CIMB Daily Fixed Income Commentary - 14 January 2015


Good Morning,

Market Roundup
  • Oil price slump and risk aversion sentiment sent the US Treasury yields marginally lower on Tuesday. However, the positive movement was largely capped by the profit taking activities. We think that the market may see some correction in the near term after the long rally.
    • WI trading of the upcoming new 7-year GII was last heard at 4.26/22% or lower versus the prior day’s 4.30/25%. Along the secondary segment, players picked up longer dated bonds, as they reacted further to tumbling global crude oil price and impact on inflation as Brent fell to around US$46 per barrel Tuesday after closing 2014 at US$57.33. Also, ringgit IRS rates were spotted down 2-4bps.
    • Benchmark Thai government bonds showed gains Tuesday though non-benchmark papers saw some mixed movements. Support was still evident for Thai bonds ahead of the MPC later this month, and despite possibility BoT will not cut rates. Benchmark yields fell 4bps each along the 5-, 10- and 15-year bonds.
    • Benchmark Thai government bonds showed gains Tuesday though non-benchmark papers saw some mixed movements. Support was still evident for Thai bonds ahead of the MPC later this month, and despite possibility BoT will not cut rates. Benchmark yields fell 4bps each along the 5-, 10- and 15-year bonds.
    • The first government Syaria auction of 2015 was a successful one. The government issued IDR6.87 trillion of bonds and bills from incoming bids of IDR 13.7 trillion. This resulted in buying action from market participant in the conventional bonds. However, govvies trading volume decreased to IDR7.94 trillion on Tuesday from IDR11.51 trillion a week earlier.
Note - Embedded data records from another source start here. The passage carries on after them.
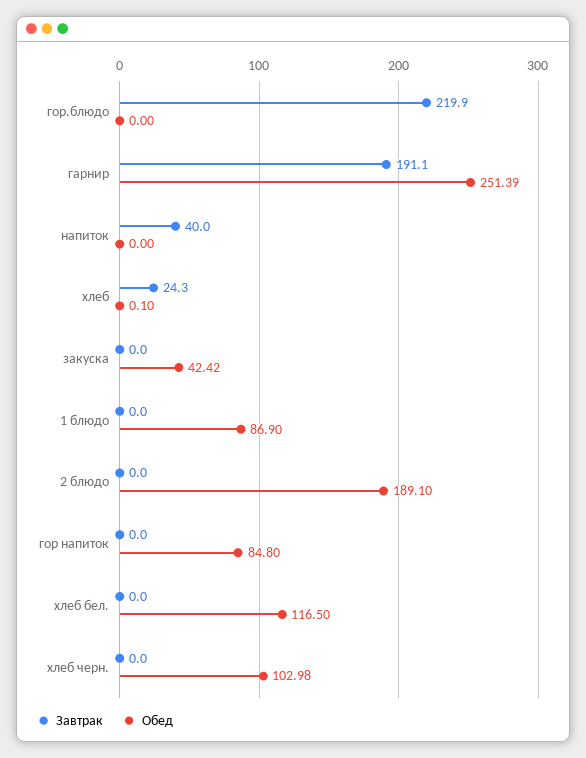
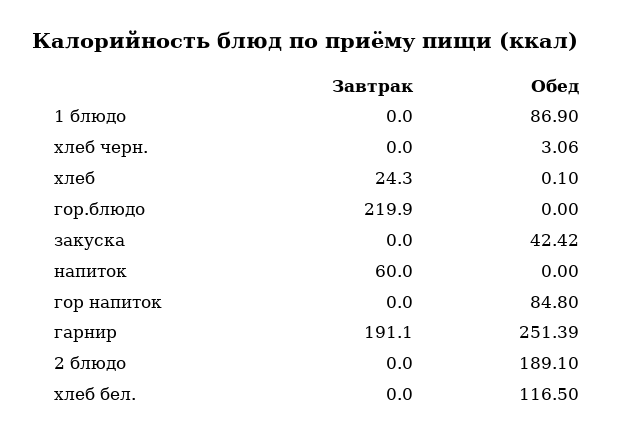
Завтрак, напиток: 40 -> 60
Обед, хлеб черн.: 102.98 -> 3.06

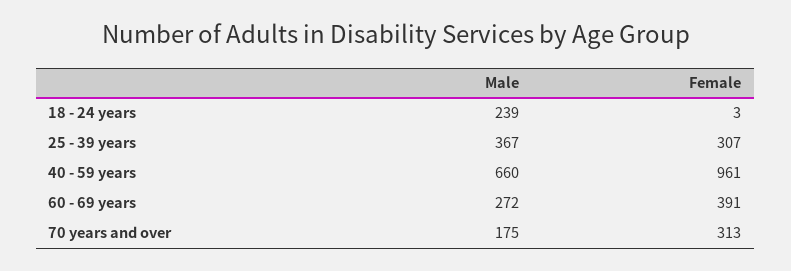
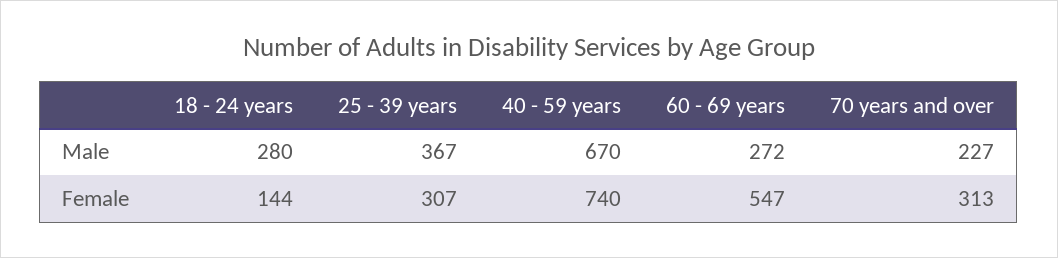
Male, 18 - 24 years: 239 -> 280
Female, 18 - 24 years: 3 -> 144
Male, 40 - 59 years: 660 -> 670
Female, 40 - 59 years: 961 -> 740
Female, 60 - 69 years: 391 -> 547
Male, 70 years and over: 175 -> 227

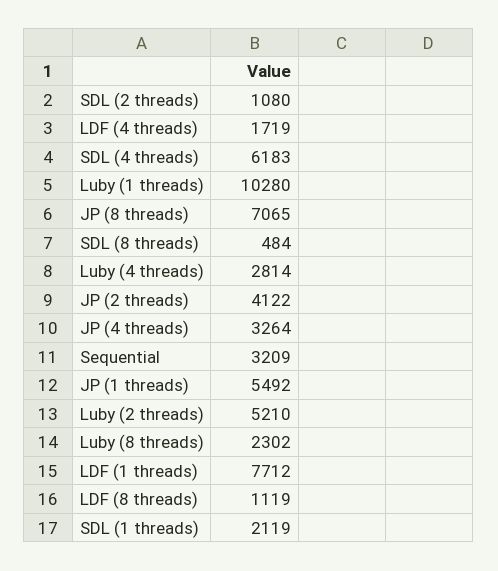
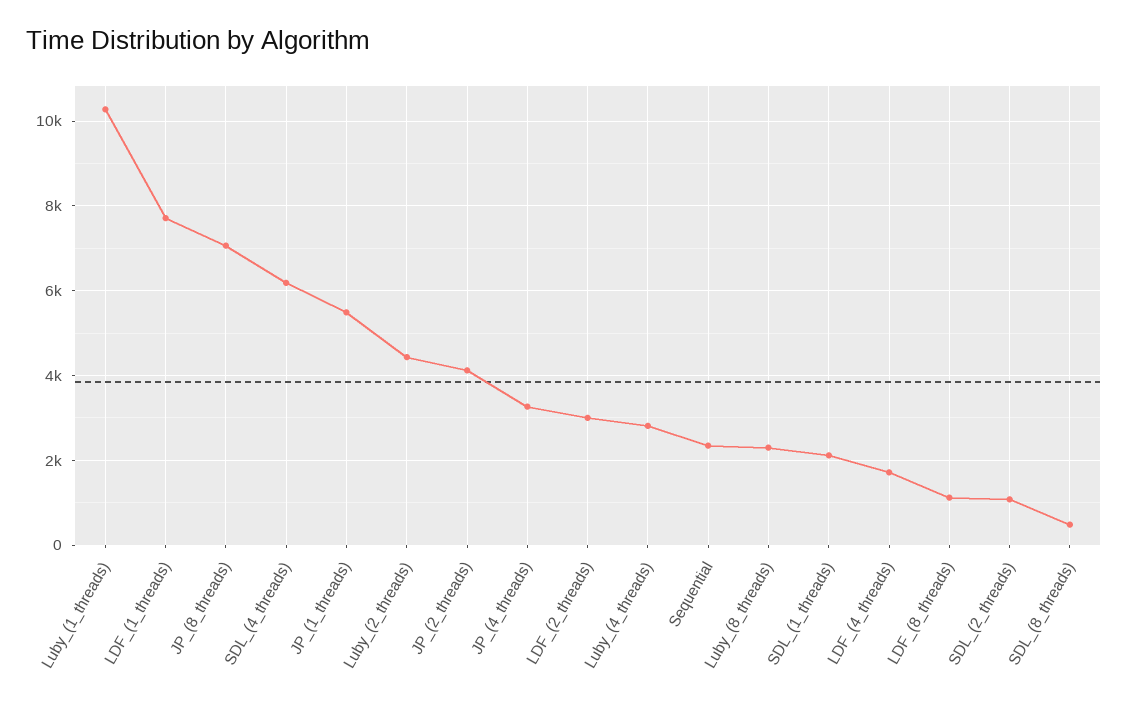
Sequential: 3209 -> 2400
Luby (2 threads): 5210 -> 4400
LDF_(2_threads): none -> 3000

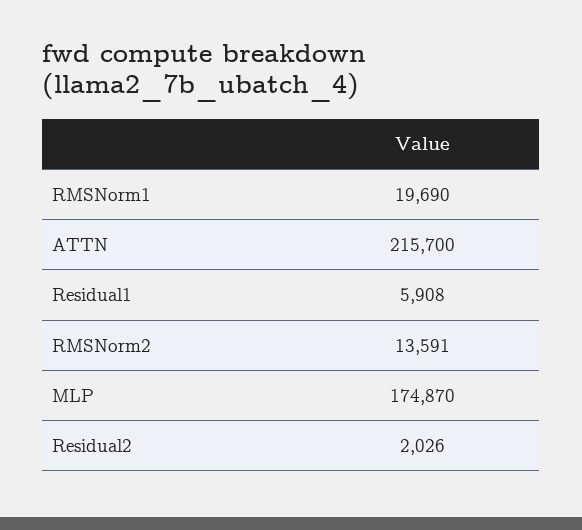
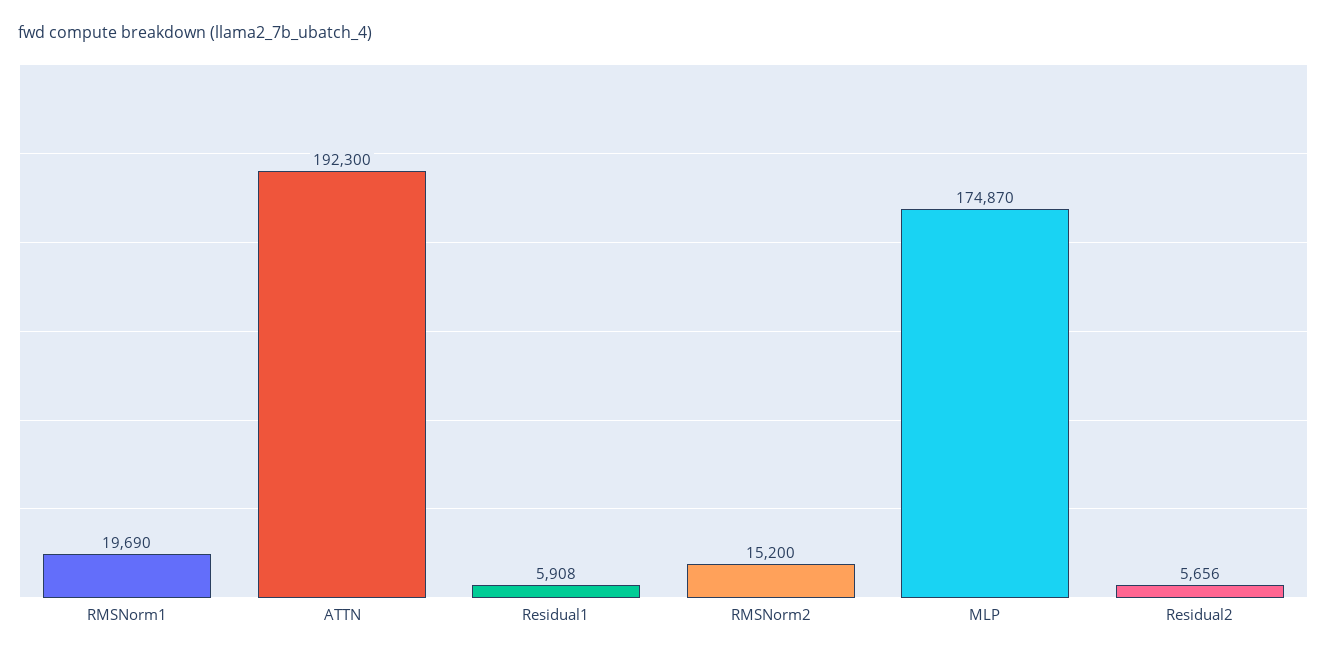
ATTN: 215700 -> 192300
RMSNorm2: 13591 -> 15200
Residual2: 2026 -> 5656

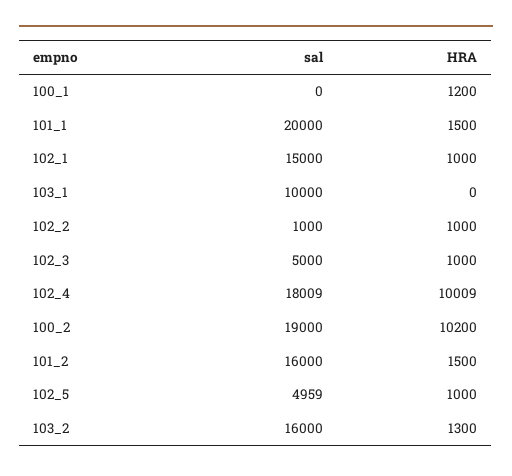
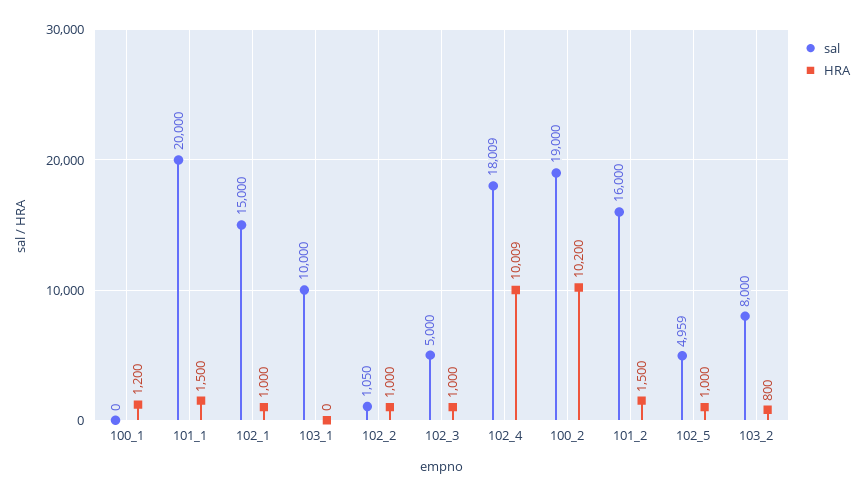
sal, 102_2: 1000 -> 1050
sal, 103_2: 16000 -> 8000
HRA, 103_2: 1300 -> 800

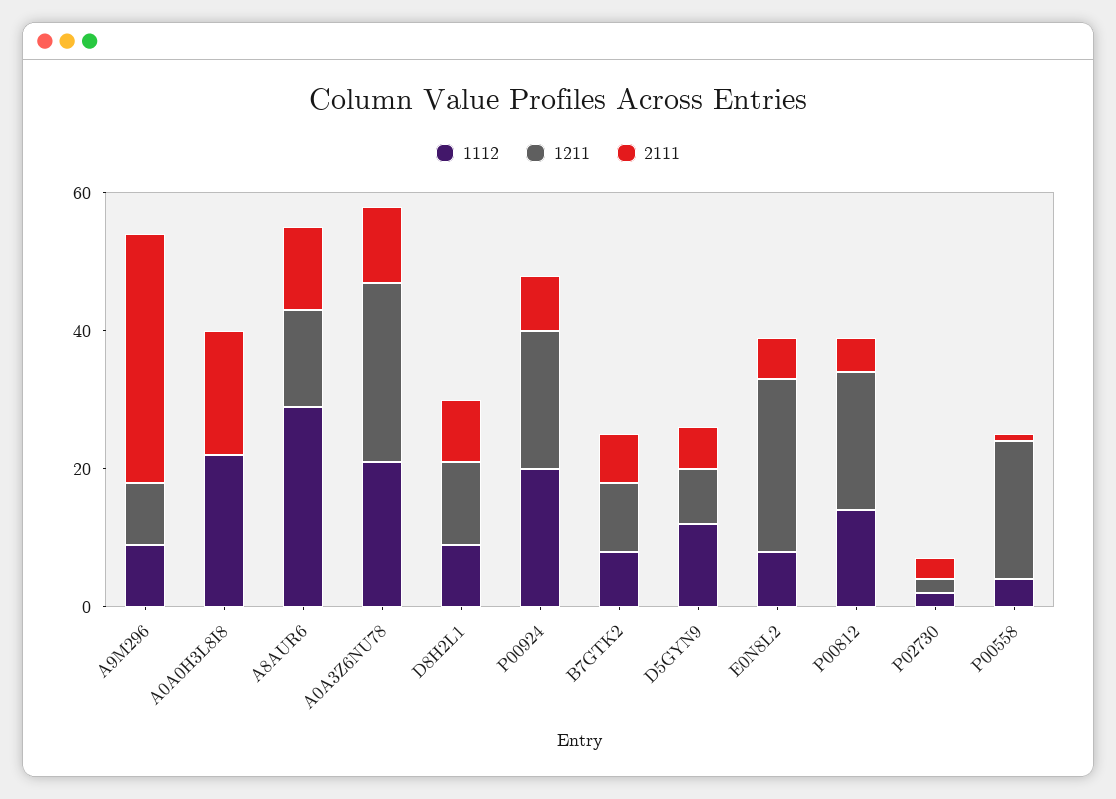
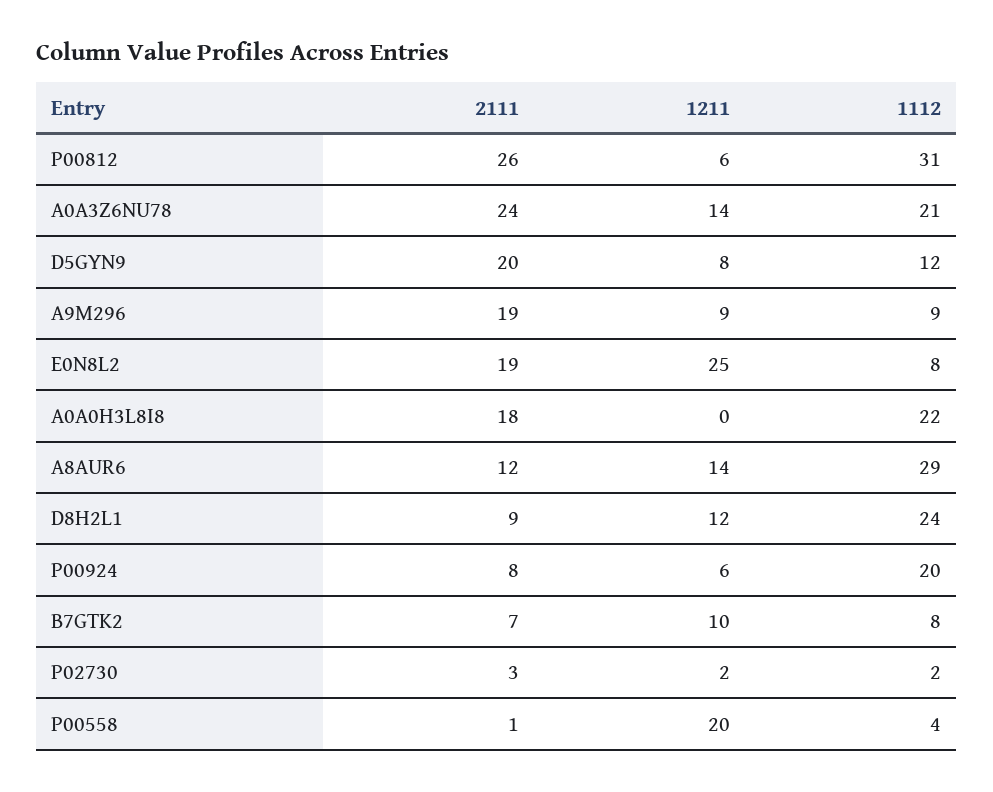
2111, A9M296: 35 -> 19
1211, A0A3Z6NU78: 25 -> 14
2111, A0A3Z6NU78: 10 -> 24
1112, D8H2L1: 10 -> 24
1211, P00924: 20 -> 6
2111, D5GYN9: 5 -> 20
2111, E0N8L2: 5 -> 19
1112, P00812: 15 -> 31
1211, P00812: 20 -> 6
2111, P00812: 5 -> 26

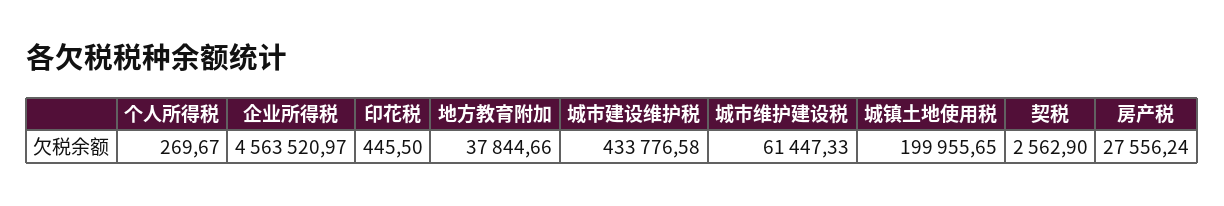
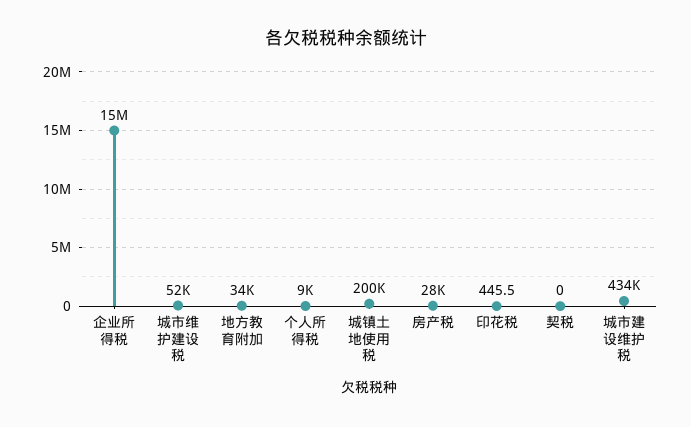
个人所得税: 269.67 -> 9000
企业所得税: 4563520.97 -> 15000000
地方教育附加: 37844.66 -> 34000
城市维护建设税: 61447.33 -> 52000
契税: 2562.9 -> 0

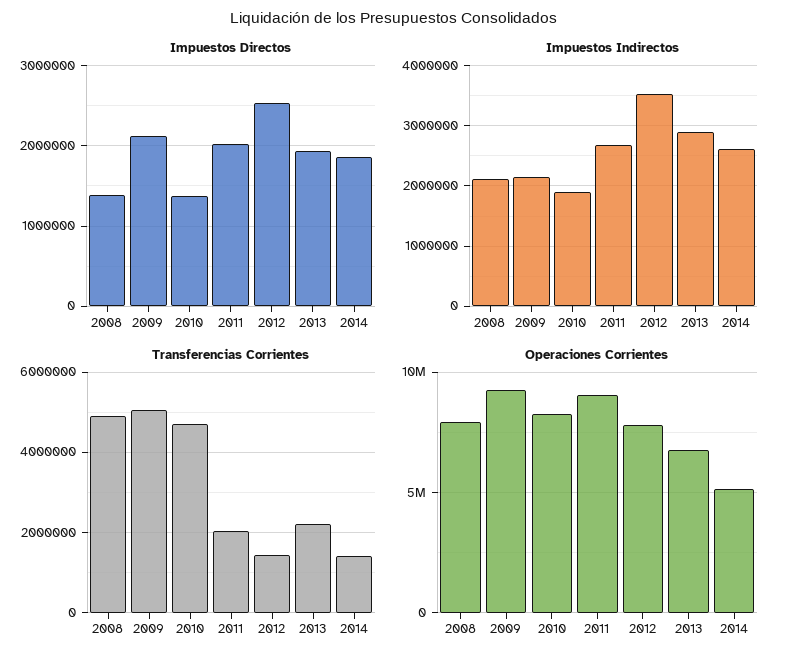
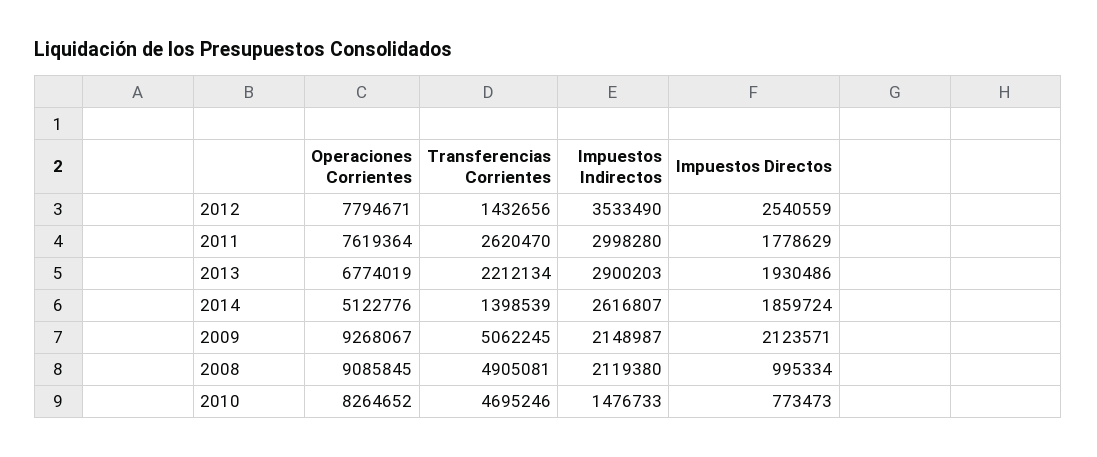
Impuestos Directos, 2008: 1400000 -> 995334
Impuestos Directos, 2010: 1400000 -> 773473
Impuestos Directos, 2011: 2000000 -> 1778629
Impuestos Indirectos, 2010: 1900000 -> 1476733
Impuestos Indirectos, 2011: 2700000 -> 2998280
Transferencias Corrientes, 2011: 2000000 -> 2620470
Operaciones Corrientes, 2008: 8000000 -> 9085845
Operaciones Corrientes, 2011: 9000000 -> 7619364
The most active papers were FR70, FR68 and FR71, the benchmark bonds.
    • Asian dollar denominated bond spreads mostly tightened on Tuesday, with support seen along IG bonds as well as bargain hunting along Chinese property names. Kaisa bonds saw demand, after HSBC reportedly granted waiver on a ‘breach’ after Kaisa had failed to repay a loan. Kaisa also said it was in process to hire a restructuring adviser.